To measure DNA synthesis, cells were seeded in triplets in 96-well cell culture plates (Corning Inc, Corning, NY, USA) at a density of 2 × 104 cells per well in RPMI supplemented with 0.1% BSA and cytokines as indicated. ANBL-6, IH-1,INA-6 and OH-2 were pulsed with 0.75 μCi methyl-[3H]-thymidine (NEN Life Science products, Boston, MA, USA) after 30 h of stimulation with cytokines and harvested 18 h later using a Micromate 96-well harvester (Packard, Meriden, CT, USA). CAG, JJN-3, RPMI-8226 and U-266 were pulsed with 0.75 μCi methyl-[3H]-thymidine for 4 h after 24 h of stimulation. Beta-radiation was measured with Matrix 96 counter (Packard).

Immunohistochemistry

Sections (4 μm) of formalin-fixed bone marrow biopsies were prepared and visualized as previously described (32). The sections were incubated with a monoclonal antibody specific for Bcl-3 (clone 1E8, Novocastra, Newcastle upon Tyne, UK) at a dilution of 1 : 25. Parallel sections were stained with anti CD138 (Dako, code no. M7228, clone MI 15, dilution 1 : 100). Only CD138+ cells were considered and the biopsies were defined as Bcl3+ when ≥20% of the CD138+ cells was stained.

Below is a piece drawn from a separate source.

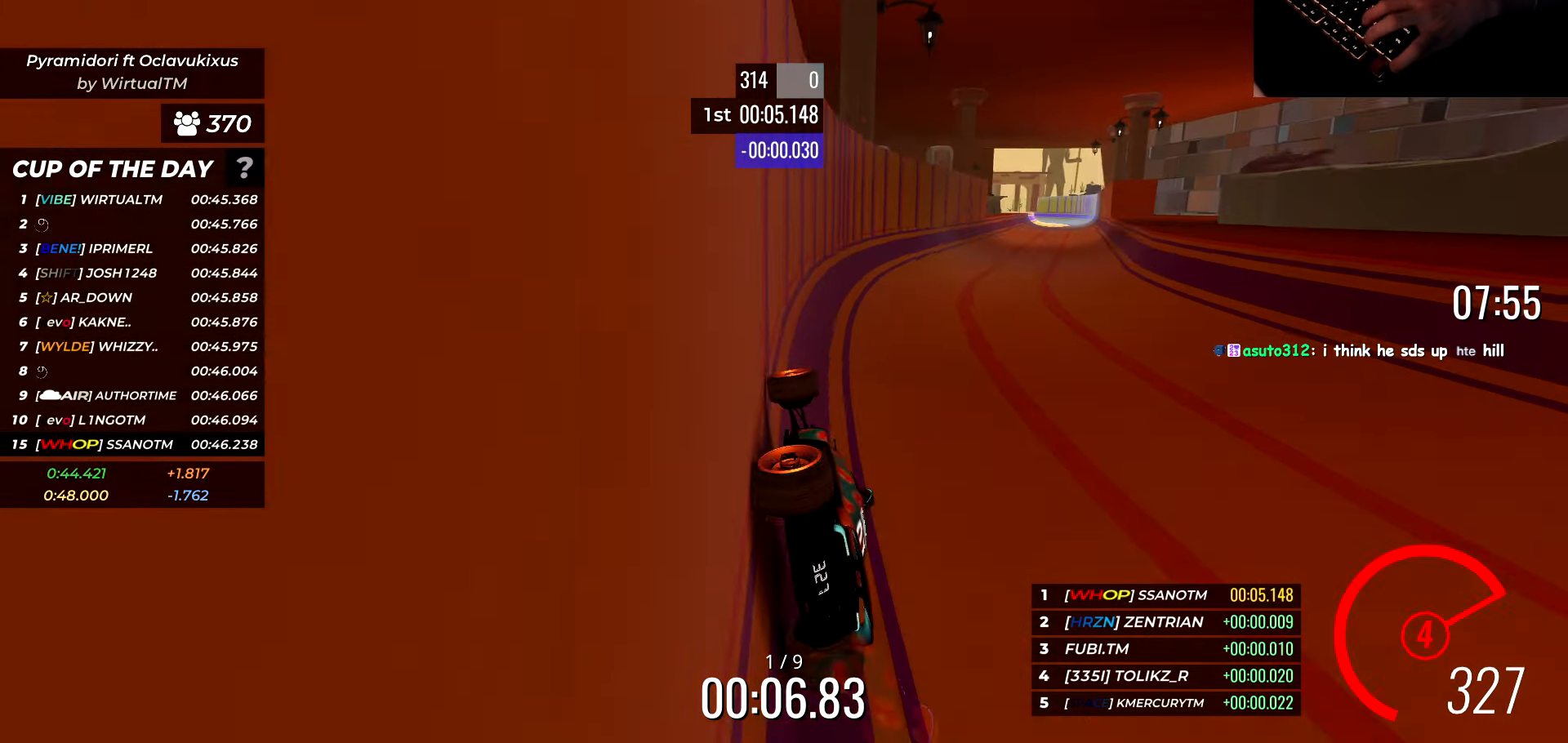
{"keys": ["d", "w"], "events": []}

Cytoplasmic immunoglobulin fluorescence in situ hybridization (cIg-FISH)

Cytospin of Lymphoprep-separated (Dynal, Oslo, Norway) bone marrow mononuclear cells from MM patients were fixed in acetic acid/methanol (1:3 v/v, −20°C, 40 min) and air-dried. 5 μL of BCL3 split probe (No.Y5411; DakoCytomation) was applied and the slide was sealed with coverslip and rubber cement. Hybridization was done in a Dako Hybridizer according to the manufacturer’s protocol. The cells were then incubated with 15% goat serum in phosphate buffered saline. Plasma cells were labeled with AMCA (7-amino-4-methylcoumarin-3-acetic acid)-conjugated anti-human IgG against cytoplasmic κ/λ-chains (Vector Laboratories, Burlingame, CA, USA). The slides were air dried in the dark before anti-fade (Vectashield had-set mounting medium without DAPI, Vector Laboratories) was added. The cells were scored as previously described (32). Normal locus was detected as a colocalization of red and green signal, and a split was detected as separate red and green signal.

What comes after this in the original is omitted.